[Object change descriptions]
──────────────────────────────

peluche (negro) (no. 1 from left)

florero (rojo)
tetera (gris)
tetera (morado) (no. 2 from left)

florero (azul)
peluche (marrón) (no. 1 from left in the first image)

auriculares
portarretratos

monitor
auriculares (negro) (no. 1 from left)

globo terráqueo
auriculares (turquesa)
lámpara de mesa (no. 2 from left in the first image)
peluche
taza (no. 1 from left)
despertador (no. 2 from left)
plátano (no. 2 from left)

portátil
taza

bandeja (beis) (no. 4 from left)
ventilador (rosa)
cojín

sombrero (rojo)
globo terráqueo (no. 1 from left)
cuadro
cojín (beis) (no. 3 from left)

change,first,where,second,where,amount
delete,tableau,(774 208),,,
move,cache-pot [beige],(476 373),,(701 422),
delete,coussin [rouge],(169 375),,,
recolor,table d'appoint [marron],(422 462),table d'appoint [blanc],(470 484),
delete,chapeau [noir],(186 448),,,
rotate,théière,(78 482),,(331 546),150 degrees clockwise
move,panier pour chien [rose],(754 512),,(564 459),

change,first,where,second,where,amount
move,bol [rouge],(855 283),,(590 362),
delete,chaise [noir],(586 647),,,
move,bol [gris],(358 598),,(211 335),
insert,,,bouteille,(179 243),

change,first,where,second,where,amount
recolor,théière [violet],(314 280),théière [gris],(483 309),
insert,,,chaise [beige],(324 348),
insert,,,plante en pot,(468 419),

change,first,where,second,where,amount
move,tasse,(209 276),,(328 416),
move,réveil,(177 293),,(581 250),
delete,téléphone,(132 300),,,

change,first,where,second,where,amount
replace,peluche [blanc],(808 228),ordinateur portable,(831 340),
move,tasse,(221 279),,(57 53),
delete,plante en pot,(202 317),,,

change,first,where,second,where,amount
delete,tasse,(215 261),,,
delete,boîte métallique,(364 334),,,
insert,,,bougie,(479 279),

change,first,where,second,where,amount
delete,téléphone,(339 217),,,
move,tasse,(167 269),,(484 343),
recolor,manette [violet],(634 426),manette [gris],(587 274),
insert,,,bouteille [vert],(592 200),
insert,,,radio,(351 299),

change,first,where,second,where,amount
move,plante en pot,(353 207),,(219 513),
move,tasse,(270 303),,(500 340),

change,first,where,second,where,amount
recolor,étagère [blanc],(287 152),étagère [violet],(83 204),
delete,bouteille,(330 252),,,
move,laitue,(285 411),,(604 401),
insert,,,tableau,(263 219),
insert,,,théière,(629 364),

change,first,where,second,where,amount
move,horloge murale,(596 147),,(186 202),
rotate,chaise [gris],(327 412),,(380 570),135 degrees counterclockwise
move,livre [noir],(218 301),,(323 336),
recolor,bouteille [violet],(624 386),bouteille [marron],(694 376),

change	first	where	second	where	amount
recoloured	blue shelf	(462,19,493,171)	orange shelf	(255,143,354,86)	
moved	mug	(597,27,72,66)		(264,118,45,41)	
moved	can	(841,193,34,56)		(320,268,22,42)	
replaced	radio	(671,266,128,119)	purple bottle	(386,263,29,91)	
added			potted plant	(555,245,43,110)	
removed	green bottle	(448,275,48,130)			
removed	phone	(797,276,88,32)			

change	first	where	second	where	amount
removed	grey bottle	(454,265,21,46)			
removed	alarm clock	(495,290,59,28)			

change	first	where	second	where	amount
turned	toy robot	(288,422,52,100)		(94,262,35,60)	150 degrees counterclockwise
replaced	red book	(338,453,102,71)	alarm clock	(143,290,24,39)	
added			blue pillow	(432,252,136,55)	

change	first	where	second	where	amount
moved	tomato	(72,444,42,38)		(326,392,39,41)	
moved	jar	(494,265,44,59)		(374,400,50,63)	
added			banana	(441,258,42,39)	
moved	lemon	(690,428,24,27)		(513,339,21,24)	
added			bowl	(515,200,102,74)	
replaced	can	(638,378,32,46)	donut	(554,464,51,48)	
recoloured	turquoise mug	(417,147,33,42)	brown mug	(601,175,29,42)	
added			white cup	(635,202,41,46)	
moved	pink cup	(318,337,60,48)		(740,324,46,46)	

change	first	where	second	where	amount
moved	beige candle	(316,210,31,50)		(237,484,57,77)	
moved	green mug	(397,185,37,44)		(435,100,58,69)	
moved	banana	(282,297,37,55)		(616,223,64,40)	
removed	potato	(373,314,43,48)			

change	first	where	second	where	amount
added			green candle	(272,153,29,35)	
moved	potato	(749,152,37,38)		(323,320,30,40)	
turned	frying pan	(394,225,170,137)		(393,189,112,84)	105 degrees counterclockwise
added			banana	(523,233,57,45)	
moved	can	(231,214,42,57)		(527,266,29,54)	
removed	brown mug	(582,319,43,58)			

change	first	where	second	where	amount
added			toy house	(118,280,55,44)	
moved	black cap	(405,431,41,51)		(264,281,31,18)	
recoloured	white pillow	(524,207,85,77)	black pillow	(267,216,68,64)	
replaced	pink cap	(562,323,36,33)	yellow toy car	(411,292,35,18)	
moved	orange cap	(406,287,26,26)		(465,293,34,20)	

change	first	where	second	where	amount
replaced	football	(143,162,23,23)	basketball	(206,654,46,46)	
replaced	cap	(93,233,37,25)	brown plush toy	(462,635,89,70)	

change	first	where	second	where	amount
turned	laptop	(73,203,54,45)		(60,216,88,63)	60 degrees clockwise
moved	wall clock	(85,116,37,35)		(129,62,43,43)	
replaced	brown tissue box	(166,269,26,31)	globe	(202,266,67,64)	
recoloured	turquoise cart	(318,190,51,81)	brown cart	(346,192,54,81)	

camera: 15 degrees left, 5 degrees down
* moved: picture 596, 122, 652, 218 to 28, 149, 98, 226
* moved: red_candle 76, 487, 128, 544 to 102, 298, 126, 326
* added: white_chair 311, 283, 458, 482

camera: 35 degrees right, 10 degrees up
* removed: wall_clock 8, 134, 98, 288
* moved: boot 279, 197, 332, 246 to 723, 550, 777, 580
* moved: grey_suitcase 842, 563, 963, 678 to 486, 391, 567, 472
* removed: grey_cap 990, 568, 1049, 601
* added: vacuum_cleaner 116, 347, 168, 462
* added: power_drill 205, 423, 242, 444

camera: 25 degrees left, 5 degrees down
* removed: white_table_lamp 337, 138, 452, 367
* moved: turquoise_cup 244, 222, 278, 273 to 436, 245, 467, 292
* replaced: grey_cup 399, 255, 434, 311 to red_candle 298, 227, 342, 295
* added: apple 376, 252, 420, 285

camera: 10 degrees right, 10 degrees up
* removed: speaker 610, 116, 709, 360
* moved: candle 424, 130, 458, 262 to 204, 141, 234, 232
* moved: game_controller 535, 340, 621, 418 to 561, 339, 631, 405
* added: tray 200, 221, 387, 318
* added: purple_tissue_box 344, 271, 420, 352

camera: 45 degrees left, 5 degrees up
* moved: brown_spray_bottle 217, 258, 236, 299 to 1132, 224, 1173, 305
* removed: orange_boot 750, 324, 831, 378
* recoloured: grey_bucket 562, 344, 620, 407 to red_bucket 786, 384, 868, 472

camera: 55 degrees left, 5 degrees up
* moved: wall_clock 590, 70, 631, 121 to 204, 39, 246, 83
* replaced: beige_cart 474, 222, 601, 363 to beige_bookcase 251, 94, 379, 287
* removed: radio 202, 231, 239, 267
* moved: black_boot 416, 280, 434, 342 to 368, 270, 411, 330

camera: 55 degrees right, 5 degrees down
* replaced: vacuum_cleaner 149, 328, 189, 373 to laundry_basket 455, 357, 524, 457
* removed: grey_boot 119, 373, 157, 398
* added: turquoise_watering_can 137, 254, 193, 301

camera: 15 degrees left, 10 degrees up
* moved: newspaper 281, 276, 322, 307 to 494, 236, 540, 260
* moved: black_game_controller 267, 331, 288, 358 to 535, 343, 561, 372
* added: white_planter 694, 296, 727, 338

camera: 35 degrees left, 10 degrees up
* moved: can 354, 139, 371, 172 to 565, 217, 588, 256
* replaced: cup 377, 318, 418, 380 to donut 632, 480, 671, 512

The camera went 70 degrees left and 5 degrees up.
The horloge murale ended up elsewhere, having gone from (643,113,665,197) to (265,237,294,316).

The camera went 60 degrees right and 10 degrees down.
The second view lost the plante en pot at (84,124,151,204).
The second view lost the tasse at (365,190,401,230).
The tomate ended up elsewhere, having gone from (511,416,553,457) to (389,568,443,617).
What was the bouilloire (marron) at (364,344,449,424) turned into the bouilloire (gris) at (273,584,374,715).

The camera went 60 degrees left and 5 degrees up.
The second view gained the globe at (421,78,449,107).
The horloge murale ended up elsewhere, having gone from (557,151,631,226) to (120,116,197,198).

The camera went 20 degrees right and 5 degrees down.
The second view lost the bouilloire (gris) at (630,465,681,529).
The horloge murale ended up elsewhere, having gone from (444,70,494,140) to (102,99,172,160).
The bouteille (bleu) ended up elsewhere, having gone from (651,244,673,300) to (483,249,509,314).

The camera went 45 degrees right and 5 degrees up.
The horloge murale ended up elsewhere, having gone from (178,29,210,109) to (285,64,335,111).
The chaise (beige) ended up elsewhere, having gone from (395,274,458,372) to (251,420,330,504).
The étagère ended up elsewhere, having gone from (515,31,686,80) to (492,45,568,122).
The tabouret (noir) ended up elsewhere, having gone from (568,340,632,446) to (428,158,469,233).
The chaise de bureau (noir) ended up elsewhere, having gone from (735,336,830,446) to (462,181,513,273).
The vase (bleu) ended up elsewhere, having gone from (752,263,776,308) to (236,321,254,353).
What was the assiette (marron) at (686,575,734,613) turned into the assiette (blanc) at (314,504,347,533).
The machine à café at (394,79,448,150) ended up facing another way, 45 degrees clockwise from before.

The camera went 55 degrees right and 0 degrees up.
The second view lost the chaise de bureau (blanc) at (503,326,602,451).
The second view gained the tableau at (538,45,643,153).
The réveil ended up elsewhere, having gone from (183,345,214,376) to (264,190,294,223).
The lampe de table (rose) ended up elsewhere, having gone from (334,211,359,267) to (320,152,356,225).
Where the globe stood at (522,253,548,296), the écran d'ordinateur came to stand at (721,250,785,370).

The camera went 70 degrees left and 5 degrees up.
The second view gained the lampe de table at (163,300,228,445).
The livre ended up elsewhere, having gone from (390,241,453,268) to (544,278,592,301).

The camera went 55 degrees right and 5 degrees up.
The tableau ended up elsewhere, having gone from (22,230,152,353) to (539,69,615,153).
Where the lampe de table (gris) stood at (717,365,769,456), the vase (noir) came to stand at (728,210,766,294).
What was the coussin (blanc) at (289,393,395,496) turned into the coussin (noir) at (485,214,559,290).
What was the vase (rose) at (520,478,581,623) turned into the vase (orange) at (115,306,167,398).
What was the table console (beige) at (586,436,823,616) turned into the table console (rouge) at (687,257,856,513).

──────────────────────────────

#### [Prompt]
Copy exactly the stretch of data above from the line with "move,cache-pot [beige],(476 373),,(701" through the line with "rotate,théière,(78 482),,(331 546),150", and omit all other lines.

#### [Output of the task]
move,cache-pot [beige],(476 373),,(701 422),
delete,coussin [rouge],(169 375),,,
recolor,table d'appoint [marron],(422 462),table d'appoint [blanc],(470 484),
delete,chapeau [noir],(186 448),,,
rotate,théière,(78 482),,(331 546),150 degrees clockwise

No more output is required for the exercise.